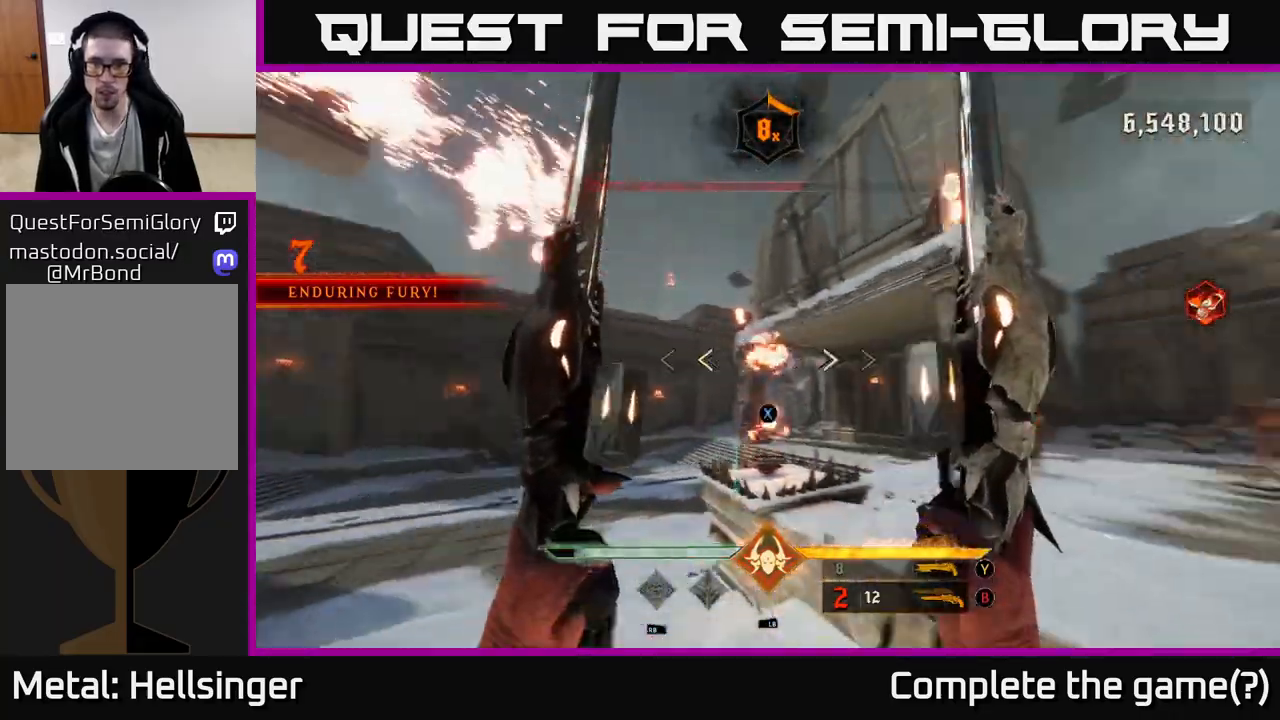
{"buttons": [], "left_stick": "down", "right_stick": "right", "events": [[17, "left_stick", "down"], [50, "right_stick", "center"], [83, "X", "down"], [150, "X", "up"], [300, "right_stick", "right"], [350, "right_stick", "down-right"], [467, "right_stick", "right"]]}
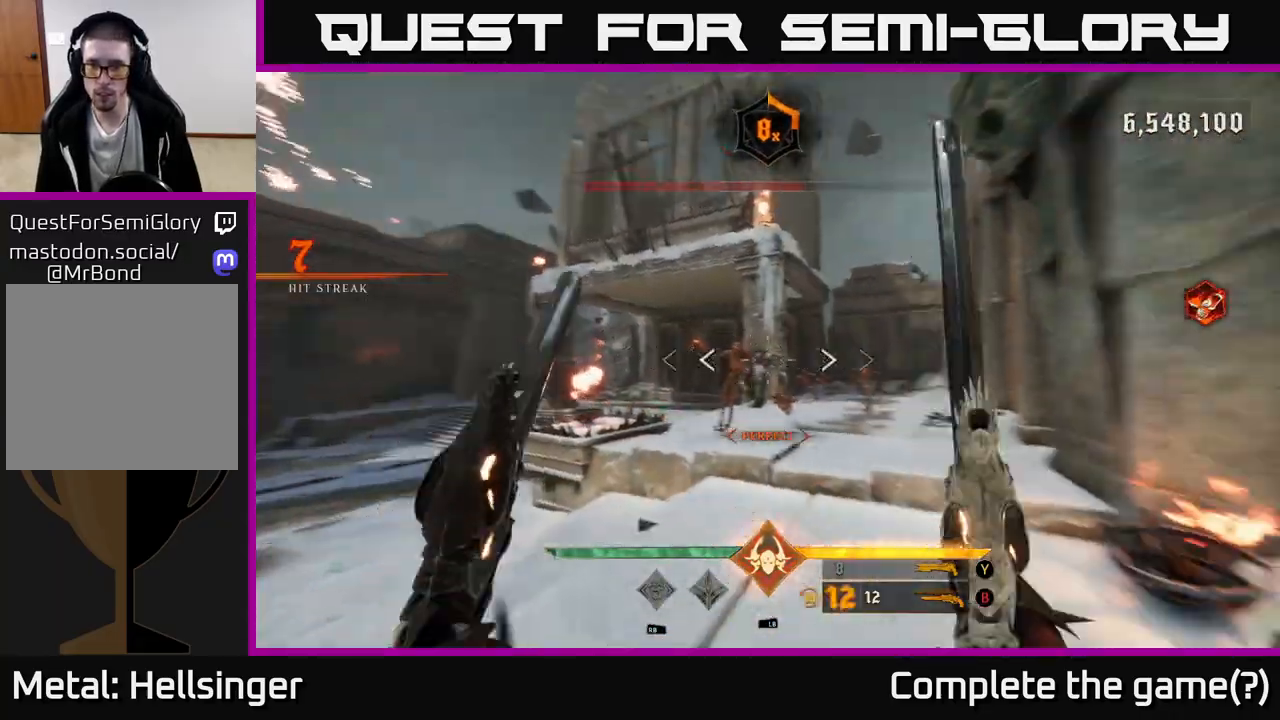
{"buttons": ["R2"], "left_stick": "down-right", "right_stick": "center", "events": [[33, "R2", "down"], [33, "left_stick", "down-left"], [83, "right_stick", "center"], [117, "R2", "up"], [383, "right_stick", "right"], [450, "R2", "down"], [450, "right_stick", "center"], [483, "left_stick", "down-right"]]}
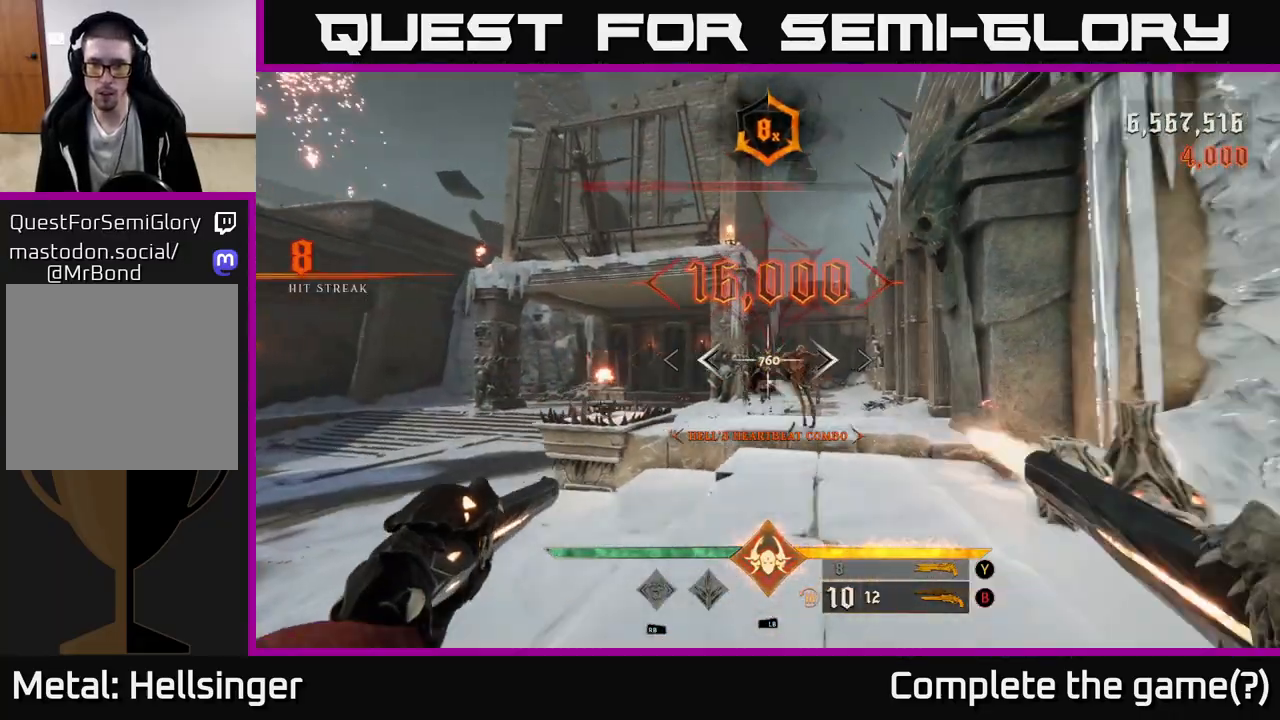
{"buttons": ["R2"], "left_stick": "down-left", "right_stick": "center", "events": [[33, "R2", "up"], [217, "left_stick", "center"], [383, "left_stick", "down-left"], [417, "right_stick", "down"], [483, "R2", "down"], [483, "right_stick", "center"]]}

◆ **EXERCISE**:
Write out the data precisely as given, excluding the pictures.

◆ **EXPECTED ANSWER**:
{"buttons": [], "left_stick": "down", "right_stick": "right", "events": [[17, "left_stick", "down"], [50, "right_stick", "center"], [83, "X", "down"], [150, "X", "up"], [300, "right_stick", "right"], [350, "right_stick", "down-right"], [467, "right_stick", "right"]]}
{"buttons": ["R2"], "left_stick": "down-right", "right_stick": "center", "events": [[33, "R2", "down"], [33, "left_stick", "down-left"], [83, "right_stick", "center"], [117, "R2", "up"], [383, "right_stick", "right"], [450, "R2", "down"], [450, "right_stick", "center"], [483, "left_stick", "down-right"]]}
{"buttons": ["R2"], "left_stick": "down-left", "right_stick": "center", "events": [[33, "R2", "up"], [217, "left_stick", "center"], [383, "left_stick", "down-left"], [417, "right_stick", "down"], [483, "R2", "down"], [483, "right_stick", "center"]]}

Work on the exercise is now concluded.